Recently our dishwasher started not washing properly. The usual crimes were committed, such as not cleaning the filter regularly, and washing plates with greasy smears of meat fat attached.

So I did all that you would normally do, pulled out the filter basket, flushed out the spindle and shook lumps out of it. There's a large wire mesh screen that sieves out big pieces. The underside accumulates fat, and that got cleaned too. The agitator is a small thing, and it draws water through the filter, the mesh screen then pumps it out at pressure through the spindle arms. But there was this weird, jelly-like-but-rubbery tan/brown ....stuff....accumulated inside the agitator. It was sort of glutinous, and I had trouble getting it out. In the end I hooked it with a toothpick, and it slowly pulled it out....it came out as a continuous piece that looked remarkably like a cooked oyster mushroom.

Put it all back together....still didn't wash. This is a long story, I'll make it short. It took me a few goes to realize that there was more than one blockage of the system, but in the end it was all the same fungal goo. But eventually I realized there was more of this stuff still inside the machine. As a last resort I pulled the bottom plate out of the dishwasher. This covers water channels that sit and carry the water from the body of the dishwasher through to the spindle to rev it up and spray the dishes.

Here's what it looked like:

All that brown goo is more mushroom material. It took me a long time to clean every nook and crevice. I figure if I leave any behind it will reseed and start a new colony.
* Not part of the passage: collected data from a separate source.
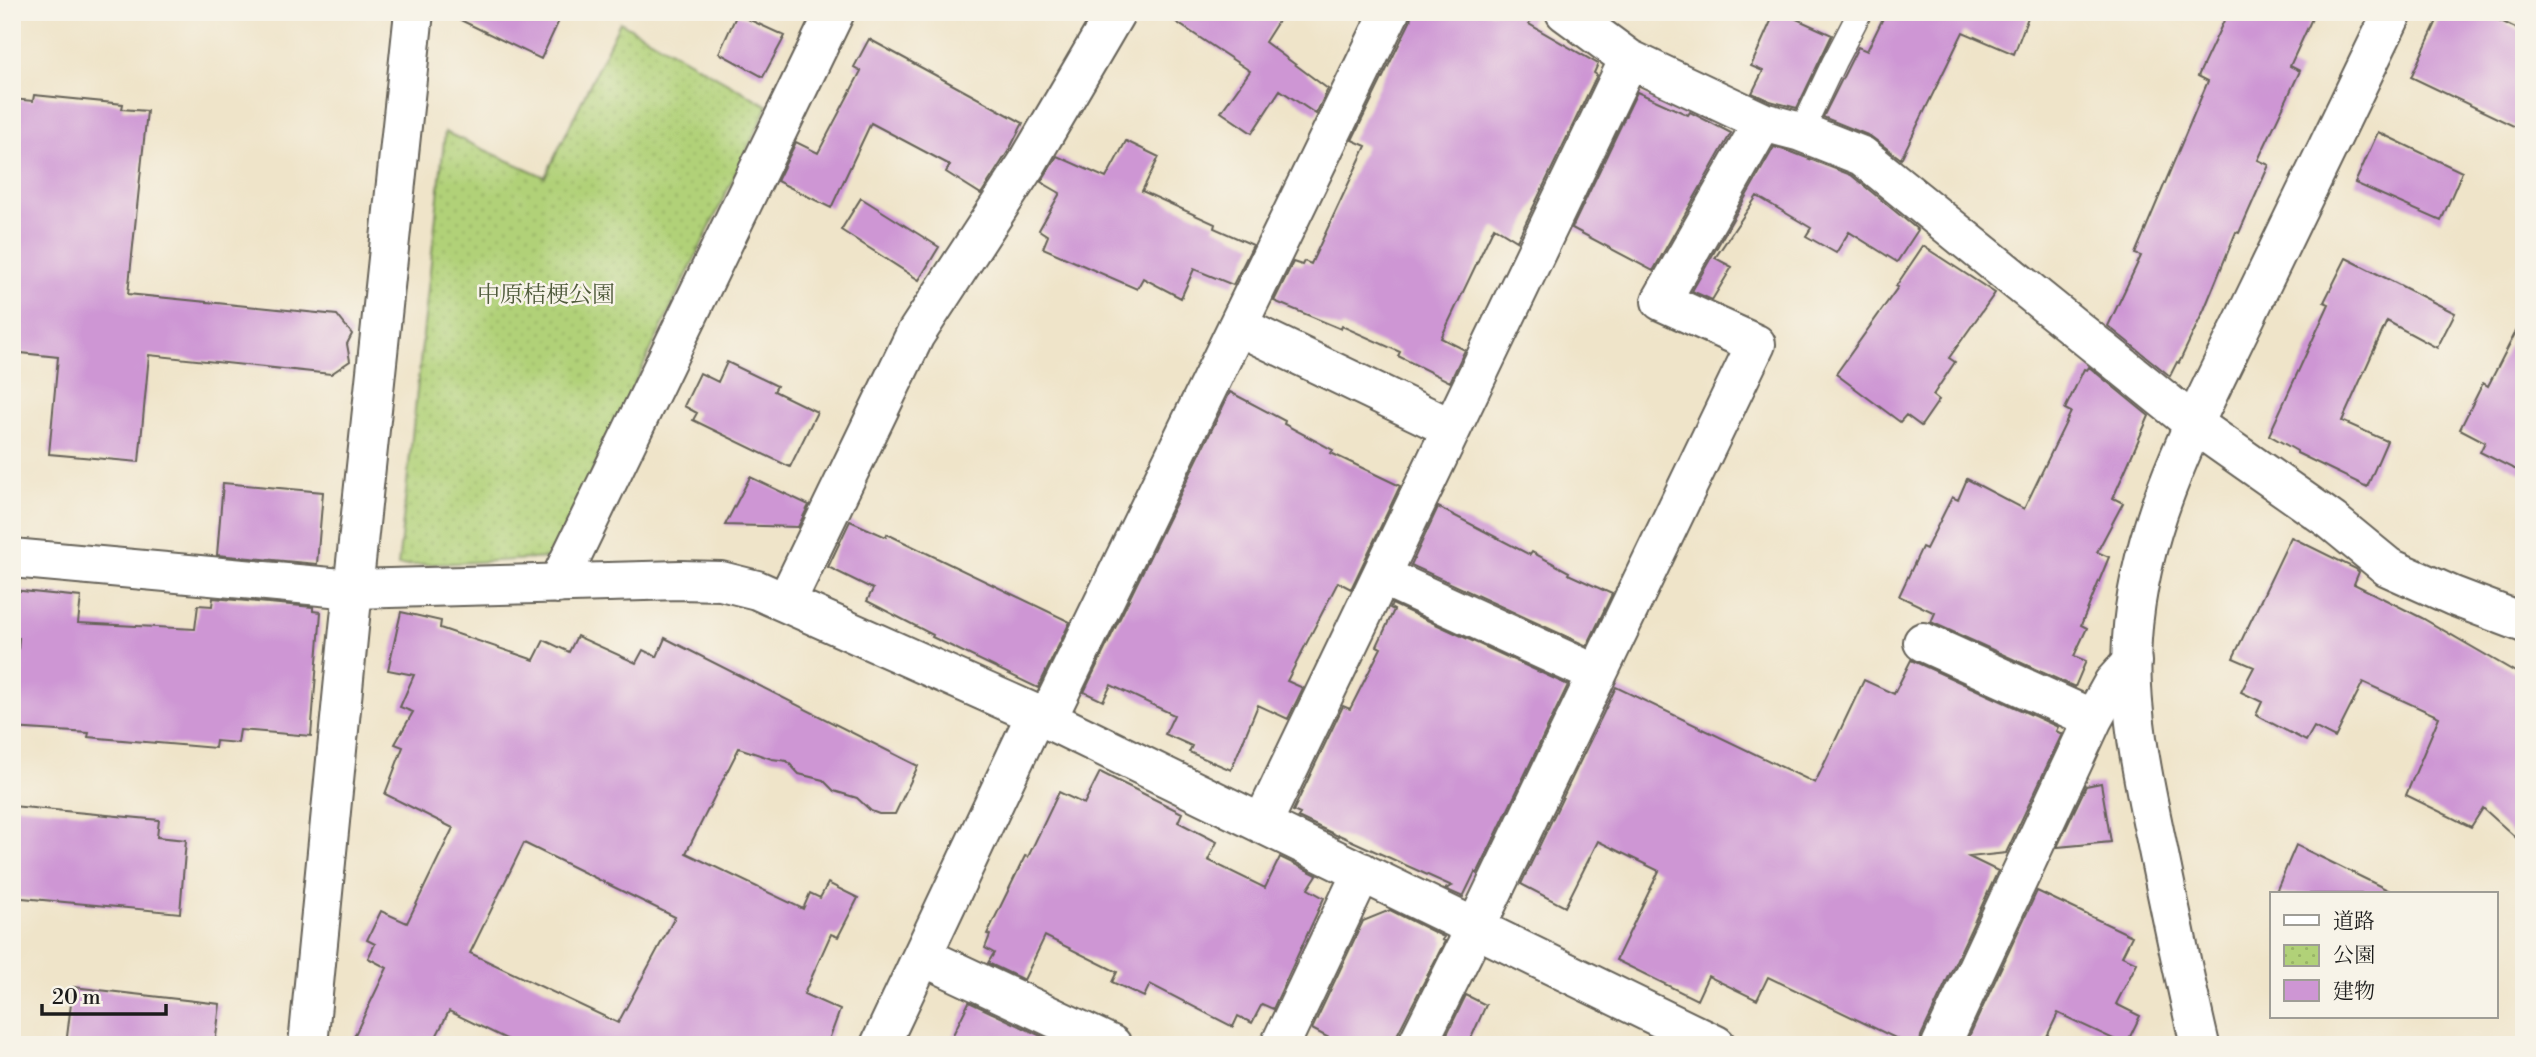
<svg xmlns="http://www.w3.org/2000/svg" width="2536" height="1057" viewBox="0 0 2536 1057" font-family="'Libre Bodoni','Noto Serif JP',serif">
  <style>
    .park { fill: url(#park-dots); stroke: #66764a; stroke-width: 2 }
    .building { fill: #ce96d4; fill-rule: evenodd }
    .lines { fill: none; stroke-linecap: round; stroke-linejoin: round }
    .service-casing { stroke: #666259; stroke-width: 26 }
    .minor-casing { stroke: #666259; stroke-width: 42 }
    .tertiary-casing { stroke: #666259; stroke-width: 42 }
    .service { stroke: #fff; stroke-width: 23 }
    .minor { stroke: #fff; stroke-width: 38 }
    .tertiary { stroke: #fff; stroke-width: 38 }
    .labels { text-anchor: middle; dominant-baseline: central; stroke-width: 5; stroke-linejoin: round; paint-order: stroke }
    .park-label { font-size: 23px; fill: #505b3c; stroke: #f7f3e8 }
  </style>
  <defs>
    <pattern id="park-dots" width="8" height="8" patternUnits="userSpaceOnUse" patternTransform="scale(1.75)"><rect width="8" height="8" fill="#b1d178"/><path d="M2 2h.1M6 6h.1" fill="none" stroke="#98b367" stroke-width="1.8" stroke-linecap="round"/></pattern>
  </defs>
  <rect width="100%" height="100%" fill="#f7f3e8"/>
  <filter id="ink" filterUnits="userSpaceOnUse"><feTurbulence type="fractalNoise" baseFrequency=".0143" numOctaves="2"/><feDisplacementMap in="SourceGraphic" scale="14" xChannelSelector="R" yChannelSelector="G"/><feConvolveMatrix kernelMatrix="1 2 1 2 8 2 1 2 1" color-interpolation-filters="sRGB"/></filter>
  <filter id="wash" filterUnits="userSpaceOnUse"><feTurbulence type="fractalNoise" baseFrequency=".00686" numOctaves="4" result="noise"/><feDisplacementMap in="SourceGraphic" scale="28" xChannelSelector="R" yChannelSelector="G"/><feGaussianBlur stdDeviation="1.57" result="paint"/><feColorMatrix in="noise" values="0 0 0 0 0 0 0 0 0 0 0 0 0 0 0 0 0 1.4 0 .05"/><feComposite in="paint" operator="in"/></filter>
  <g filter="url(#wash)">
    <rect width="100%" height="100%" fill="#efe4c9"/>
    <path class="park" d="M620 22 768 106 551 558 398 566 445 132 545 177Z"/>
    <g id="blocks">
      <path class="building" d="M444 12H563L541 59Z
        M1161 12H1284L1265 42 1328 89 1316 114 1280 90 1252 133 1221 112 1250 71Z
        M1412 12H1535L1529 24 1598 64 1594 73 1597 75 1517 241 1494 227 1441 338 1465 350 1450 382 1398 356 1400 352 1342 326 1341 329 1274 301 1293 262 1302 265 1304 261 1311 264 1366 146 1352 140 1410 22Z
        M1775 12H1781L1832 35 1797 108 1770 101 1752 93 1763 71 1751 66Z
        M1886 12H2030L2014 54 1963 32 1901 159 1870 136 1823 117 1858 47 1867 51Z
        M2228 12H2315L2290 66 2300 71 2258 160 2269 165 2239 233 2236 232 2204 310 2179 363 2177 362 2170 376 2108 326 2141 256 2135 254 2208 81 2198 76Z
        M2441 12H2482L2524 32V131L2411 77Z
        M737 14 785 36 763 77 719 53Z
        M869 39 1023 123 1009 150 981 194 946 172 950 165 871 123 831 208 777 181 796 142 818 153 861 71 854 67Z
        M1637 92 1688 115 1690 112 1731 133 1653 271 1572 228Z
        M34 95 123 104 122 109 147 111 128 294 337 315 352 334 347 344 350 361 331 374 149 355 139 462 49 454 58 357 12 352V99L33 101Z
        M2378 132 2462 172 2441 221 2355 183Z
        M1126 141 1159 157 1142 191 1215 224 1214 228 1253 245 1233 285 1194 269 1181 298 1143 278 1137 289 1043 248 1048 236 1039 230 1060 193 1041 182 1057 156 1106 178Z
        M1774 147 1794 153 1851 175 1918 230 1897 262 1849 232 1836 253 1806 236 1811 228 1757 196 1715 258 1732 267 1712 300 1692 291Z
        M861 198 939 247 919 280 841 230Z
        M1923 246 1995 293 1949 358 1955 362 1933 395 1939 400 1921 426 1906 415 1900 422 1836 374 1898 287 1896 286Z
        M2346 258 2455 313 2437 348 2387 321 2342 421 2387 441 2367 487 2297 453V451L2269 435 2329 304 2324 302Z
        M2524 316V474L2480 452 2485 442 2460 429 2483 383 2488 386Z
        M727 362 777 386 774 391 817 412 790 467 693 420 697 413 684 406 700 373 718 382Z
        M2089 367 2149 416 2113 498 2123 503 2097 552 2109 557 2081 625 2087 628 2074 656 2086 661 2075 687 1931 622 1935 613 1899 596 1922 547 1926 549 1952 497 1958 500 1967 479 2024 509 2071 412 2065 409 2084 369 2087 370Z
        M1230 392 1285 421 1284 424 1333 450 1331 453 1400 486 1351 589 1338 582 1287 681 1303 688 1288 719 1258 705 1231 770 1189 752 1192 746 1165 734 1174 715 1111 685 1103 701 1084 692Z
        M750 477 809 505 798 527 725 525Z
        M223 483 323 492 317 564 217 555Z
        M1438 507 1530 555 1532 552 1569 572 1568 574 1612 594 1587 646 1411 565Z
        M850 521 886 537 887 534 1070 622 1038 688 932 637 933 635 867 601 873 589 828 567Z
        M2291 537 2356 569 2359 572 2354 584 2422 618 2524 677V845L2483 808 2471 827 2406 795 2439 717 2363 682 2335 738 2314 727 2306 741 2256 715 2262 702 2241 692 2254 667 2233 658Z
        M12 590 81 597 78 623 195 629 198 605 212 606 213 598 313 607V611L321 612 311 736 240 730 238 743 216 741 215 748 88 737 89 733 12 728 19 638H12Z
        M1392 604 1568 685 1477 874 1475 872 1463 897 1445 889 1452 886 1339 835 1338 836 1298 817 1300 814 1293 811 1343 706 1350 709 1381 648 1377 646 1394 610 1390 608Z
        M401 612 441 621 440 628 534 660 544 640 569 652 577 636 636 663 643 650 657 657 665 638 918 766 895 814H879L871 811 857 798 834 791 823 780 799 774 787 761 772 759 739 748 686 853 803 909 810 893 820 898 828 883 858 898 838 937 831 934 804 994 840 1010 827 1045H519L449 1011 432 1045H350L387 968 368 958 375 944 367 940 381 911 407 923 453 828 385 794 403 747 395 744 413 712 400 707 414 675 388 670ZM524 843 675 917 618 1023 470 953Z
        M1911 660 2058 727 2056 731 2062 734 2006 853 1969 857 1998 871 1921 1036 1920 1045H1910L1768 977 1757 1000 1708 976 1697 1000 1616 960 1659 871 1598 841 1565 907 1521 884 1616 687 1815 783 1864 680 1894 694Z
        M1100 772 1182 813 1178 822 1217 842 1208 860 1265 888 1280 857 1317 875 1308 889 1324 898 1273 1009 1262 1004 1252 1023 1238 1016 1233 1027 1150 984 1144 997 1112 982 1117 972 1045 936 1024 980 988 963 994 953 985 948 990 935 987 934 1025 856 1028 857 1059 792 1084 804Z
        M2101 783 2111 842 2057 847 2086 786Z
        M12 806 159 820 157 837 186 840 180 913 12 897Z
        M2296 845 2396 894H2275Z
        M2037 891 2132 936 2122 956 2137 963 2116 1004 2140 1016 2126 1045 2058 1013 2043 1045H1965Z
        M1390 910 1444 937 1442 940 1445 941 1397 1035 1395 1045H1342L1312 1029 1363 921Z
        M73 987 220 1004 215 1045H66Z
        M1466 995 1486 1005 1468 1045 1446 1036Z
        M969 1002 1045 1038 1059 1045H948Z"/>
    </g>
  </g>
  <g filter="url(#ink)">
    <use href="#blocks" fill-opacity="0" stroke="#666259" stroke-width="2"/>
    <g class="lines">
      <g class="service-casing">
        <path id="service" d="M1801 132 1834 62 1860 12"/>
      </g>
      <g class="minor-casing">
        <path id="minor" d="M1565 12 1629 59 1763 122 1801 132 1862 156 2194 424 2332 521 2388 567 2453 596 2524 623
          M1238 326 1451 428
          M12 558 353 589 680 580 721 581 757 590 1047 719 1716 1045
          M1382 576 1596 674
          M558 584 835 12
          M786 602 915 335 1028 162 1116 12
          M1923 642 2093 719
          M1047 719 1390 12
          M1262 824 1629 59
          M922 956 1112 1045
          M880 1045 1036 714
          M1280 1045 1362 872
          M1417 1045 1475 929 1756 344 1661 301 1763 122
          M1941 1045 2093 719 2113 683 2132 662"/>
      </g>
      <g class="tertiary-casing">
        <path id="tertiary" d="M308 1045 349 628 414 12
          M2200 1045C2184 977 2170 909 2156 840 2142 774 2128 707 2132 639 2139 521 2199 414 2249 310 2297 210 2345 111 2393 12"/>
      </g>
      <use href="#service" class="service"/>
      <use href="#minor" class="minor"/>
      <use href="#tertiary" class="tertiary"/>
    </g>
  </g>
  <g class="labels">
    <g class="park-label">
      <text x="546" y="295">中原桔梗公園</text>
    </g>
  </g>
  <rect width="2536" height="1057" fill="none" stroke="#f7f3e8" stroke-width="42"/>
  <rect x="2270" y="892" width="228" height="126" fill="#f7f3e8" stroke="#9f9d96" stroke-width="2"/>
  <rect x="2284" y="915" width="35" height="10" fill="#ffffff" stroke="#9f9d96" stroke-width="2"/>
  <text x="2333" y="928" font-size="21" fill="#1c1c1c">道路</text>
  <rect x="2284" y="945" width="35" height="21" fill="url(#park-dots)" stroke="#9f9d96" stroke-width="2"/>
  <text x="2333" y="962" font-size="21" fill="#1c1c1c">公園</text>
  <rect x="2284" y="980" width="35" height="21" fill="#ce96d4" stroke="#9f9d96" stroke-width="2"/>
  <text x="2333" y="998" font-size="21" fill="#1c1c1c">建物</text>
  <path d="M42 1004v10h124v-10" fill="none" stroke="#1c1c1c" stroke-width="3.5"/>
  <text x="52" y="1004" font-size="21" fill="#1c1c1c" stroke="#f7f3e8" stroke-width="5" paint-order="stroke">20 m</text>
</svg>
I mostly filled a 1 litre jug with it.

Theoretically it should be edible! After all, everything we wash in the dishwasher comes into contact with it. I have resisted the urge to try frying it up, or perhaps adding it to a Beef Wellington for visitors.

But the water still tastes great.

(I should say, I have tried running some cycles with bi-carb and vinegar, with sodium hydroxide, and with machine-cleaning chemicals and so on. Mushrooms keep on growing.)